Skip to content
Prev 177053 / 398503 Next

Random Forests Variable Importance Question

Paul,

To build on what Andy said:
The measures of importance RF provides are just alternative ways of
getting at the same thing: Variable Importance.
For example, MeanDecreaseAccuracy is one of those alternatives. As
Andy said, it does not make sense to look at the absolute importance
value. In a hypothetical case where all importance values seem "high"
but are equal - that means that all variables have the same
importance. In another case, where all importance values seem "low"
but are equal - that means exactly the same thing, that all variables
have the same importance. The point is: the absolute value of
importance is not very helpful.
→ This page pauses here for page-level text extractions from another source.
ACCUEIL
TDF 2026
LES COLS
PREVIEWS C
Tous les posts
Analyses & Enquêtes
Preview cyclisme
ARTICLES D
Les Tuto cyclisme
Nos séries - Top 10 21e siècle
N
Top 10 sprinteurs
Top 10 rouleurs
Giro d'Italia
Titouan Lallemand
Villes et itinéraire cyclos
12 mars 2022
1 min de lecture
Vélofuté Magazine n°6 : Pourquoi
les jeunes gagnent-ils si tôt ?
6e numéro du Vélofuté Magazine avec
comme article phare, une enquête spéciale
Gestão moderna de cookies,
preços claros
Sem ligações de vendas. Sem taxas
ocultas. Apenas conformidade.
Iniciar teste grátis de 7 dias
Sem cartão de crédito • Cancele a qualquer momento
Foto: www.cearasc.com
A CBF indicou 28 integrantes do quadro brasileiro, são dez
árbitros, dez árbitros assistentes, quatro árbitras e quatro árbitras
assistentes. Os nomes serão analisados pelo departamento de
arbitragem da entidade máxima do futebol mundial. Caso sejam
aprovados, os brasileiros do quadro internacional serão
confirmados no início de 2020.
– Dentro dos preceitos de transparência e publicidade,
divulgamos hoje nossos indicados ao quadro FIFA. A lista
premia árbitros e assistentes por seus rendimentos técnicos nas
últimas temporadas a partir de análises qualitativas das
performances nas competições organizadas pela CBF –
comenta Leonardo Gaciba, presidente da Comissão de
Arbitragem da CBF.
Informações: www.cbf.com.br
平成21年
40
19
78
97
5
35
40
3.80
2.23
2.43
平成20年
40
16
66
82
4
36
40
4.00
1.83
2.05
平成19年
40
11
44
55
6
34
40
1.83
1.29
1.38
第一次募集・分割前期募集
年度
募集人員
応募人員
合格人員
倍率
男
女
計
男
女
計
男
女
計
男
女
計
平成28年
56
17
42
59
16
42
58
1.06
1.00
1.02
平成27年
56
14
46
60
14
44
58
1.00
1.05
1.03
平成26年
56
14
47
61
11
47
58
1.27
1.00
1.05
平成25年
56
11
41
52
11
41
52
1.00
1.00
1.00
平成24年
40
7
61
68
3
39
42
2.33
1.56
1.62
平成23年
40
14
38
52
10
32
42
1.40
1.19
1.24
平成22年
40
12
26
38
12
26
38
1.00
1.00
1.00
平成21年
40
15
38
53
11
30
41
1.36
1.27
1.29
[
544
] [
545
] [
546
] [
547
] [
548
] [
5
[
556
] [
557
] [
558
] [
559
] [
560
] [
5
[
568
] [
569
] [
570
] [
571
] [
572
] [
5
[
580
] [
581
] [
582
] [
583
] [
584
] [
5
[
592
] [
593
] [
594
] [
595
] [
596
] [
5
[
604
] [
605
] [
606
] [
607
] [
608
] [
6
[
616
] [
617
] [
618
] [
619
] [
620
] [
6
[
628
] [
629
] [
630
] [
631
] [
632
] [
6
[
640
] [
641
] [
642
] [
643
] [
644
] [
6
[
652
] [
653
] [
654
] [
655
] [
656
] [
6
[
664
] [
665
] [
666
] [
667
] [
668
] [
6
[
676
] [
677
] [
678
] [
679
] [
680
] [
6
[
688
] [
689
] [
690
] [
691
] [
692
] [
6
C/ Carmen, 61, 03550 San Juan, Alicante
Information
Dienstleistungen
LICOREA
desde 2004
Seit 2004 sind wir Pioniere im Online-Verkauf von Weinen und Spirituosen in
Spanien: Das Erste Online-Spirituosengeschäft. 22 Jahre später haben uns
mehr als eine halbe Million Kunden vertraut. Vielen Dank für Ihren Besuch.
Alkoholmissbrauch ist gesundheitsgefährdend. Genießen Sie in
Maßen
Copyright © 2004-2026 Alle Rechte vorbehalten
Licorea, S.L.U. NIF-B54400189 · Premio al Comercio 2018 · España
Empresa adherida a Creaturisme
One needs to build relative importance
values.
I learned to use it like this (similar to what Andy said):

1. Take RF output for each variable (MeanDecreaseAccuracy - for
example, if the RF object is called "rftest" then I take the vector
as.data.frame(rftest$importance)[1]
2. I divide each variable's (raw) importance by its respective SD
(as.data.frame(rftest$importanceSD)[1])
3. The resulting values that are less than zero are made equal to
zero, as Andy mentioned.
4. I take each value, multiply it by 100 and divide it by the sum of
all the values from step 3.

This way I get relative importance of each predictor and all
importances sum up to 100.